### ЗАДАНИЕ
Преобразуйте в JSON-список строк отрезок от строки с «genus: Sympetrum» до строки с «scientific name: Sternotherus odoratus» включительно, по одному значению на каждую строку. Пустые строки не включайте.

-=-=-

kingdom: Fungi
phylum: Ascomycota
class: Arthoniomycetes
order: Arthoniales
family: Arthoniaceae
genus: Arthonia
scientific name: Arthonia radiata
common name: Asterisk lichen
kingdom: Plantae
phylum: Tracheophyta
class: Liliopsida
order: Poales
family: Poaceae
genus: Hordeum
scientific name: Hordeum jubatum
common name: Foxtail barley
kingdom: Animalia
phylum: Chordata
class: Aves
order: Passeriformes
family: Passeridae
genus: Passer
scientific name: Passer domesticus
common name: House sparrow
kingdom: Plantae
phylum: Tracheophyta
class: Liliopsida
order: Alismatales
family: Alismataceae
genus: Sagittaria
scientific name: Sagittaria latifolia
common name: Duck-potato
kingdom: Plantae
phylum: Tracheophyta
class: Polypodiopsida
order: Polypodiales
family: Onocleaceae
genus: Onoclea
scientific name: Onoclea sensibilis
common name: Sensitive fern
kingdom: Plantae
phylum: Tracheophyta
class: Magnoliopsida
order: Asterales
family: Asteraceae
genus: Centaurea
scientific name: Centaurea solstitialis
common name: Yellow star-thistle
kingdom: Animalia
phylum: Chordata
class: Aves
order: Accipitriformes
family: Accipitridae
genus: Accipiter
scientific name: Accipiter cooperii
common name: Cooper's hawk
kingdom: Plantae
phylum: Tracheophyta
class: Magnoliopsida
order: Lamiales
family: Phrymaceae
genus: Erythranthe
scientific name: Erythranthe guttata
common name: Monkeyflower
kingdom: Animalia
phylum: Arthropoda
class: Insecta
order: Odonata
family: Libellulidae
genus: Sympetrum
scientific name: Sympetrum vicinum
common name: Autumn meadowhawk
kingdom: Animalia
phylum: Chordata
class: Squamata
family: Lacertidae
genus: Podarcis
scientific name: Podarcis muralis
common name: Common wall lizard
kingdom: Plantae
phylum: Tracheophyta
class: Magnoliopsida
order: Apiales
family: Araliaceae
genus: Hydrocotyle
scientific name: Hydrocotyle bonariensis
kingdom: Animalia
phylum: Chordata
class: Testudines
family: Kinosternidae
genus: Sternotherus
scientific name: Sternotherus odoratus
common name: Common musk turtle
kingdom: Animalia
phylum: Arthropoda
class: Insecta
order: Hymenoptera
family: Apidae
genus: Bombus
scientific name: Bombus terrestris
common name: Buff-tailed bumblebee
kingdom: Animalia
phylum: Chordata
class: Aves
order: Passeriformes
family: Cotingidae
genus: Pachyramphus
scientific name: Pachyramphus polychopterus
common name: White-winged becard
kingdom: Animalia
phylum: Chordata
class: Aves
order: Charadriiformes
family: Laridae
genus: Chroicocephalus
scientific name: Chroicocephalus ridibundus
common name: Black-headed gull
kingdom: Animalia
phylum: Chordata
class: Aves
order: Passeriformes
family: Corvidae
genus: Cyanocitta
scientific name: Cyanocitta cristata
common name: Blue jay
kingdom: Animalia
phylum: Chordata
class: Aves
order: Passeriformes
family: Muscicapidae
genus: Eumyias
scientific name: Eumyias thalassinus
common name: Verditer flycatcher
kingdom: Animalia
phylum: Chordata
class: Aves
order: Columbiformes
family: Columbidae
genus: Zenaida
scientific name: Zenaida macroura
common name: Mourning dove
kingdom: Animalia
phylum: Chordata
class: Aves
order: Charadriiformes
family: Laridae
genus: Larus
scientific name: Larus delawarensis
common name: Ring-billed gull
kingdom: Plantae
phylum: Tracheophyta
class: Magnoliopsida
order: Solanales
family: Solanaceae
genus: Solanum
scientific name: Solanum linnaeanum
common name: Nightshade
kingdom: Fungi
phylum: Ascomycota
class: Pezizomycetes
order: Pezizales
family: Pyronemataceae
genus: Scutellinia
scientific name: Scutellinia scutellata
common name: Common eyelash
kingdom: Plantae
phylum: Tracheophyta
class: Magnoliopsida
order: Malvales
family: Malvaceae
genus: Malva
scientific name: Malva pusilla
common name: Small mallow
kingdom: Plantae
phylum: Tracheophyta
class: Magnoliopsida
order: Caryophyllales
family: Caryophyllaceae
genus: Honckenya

-=-=-

### ОТВЕТ
[
  "genus: Sympetrum",
  "scientific name: Sympetrum vicinum",
  "common name: Autumn meadowhawk",
  "kingdom: Animalia",
  "phylum: Chordata",
  "class: Squamata",
  "family: Lacertidae",
  "genus: Podarcis",
  "scientific name: Podarcis muralis",
  "common name: Common wall lizard",
  "kingdom: Plantae",
  "phylum: Tracheophyta",
  "class: Magnoliopsida",
  "order: Apiales",
  "family: Araliaceae",
  "genus: Hydrocotyle",
  "scientific name: Hydrocotyle bonariensis",
  "kingdom: Animalia",
  "phylum: Chordata",
  "class: Testudines",
  "family: Kinosternidae",
  "genus: Sternotherus",
  "scientific name: Sternotherus odoratus"
]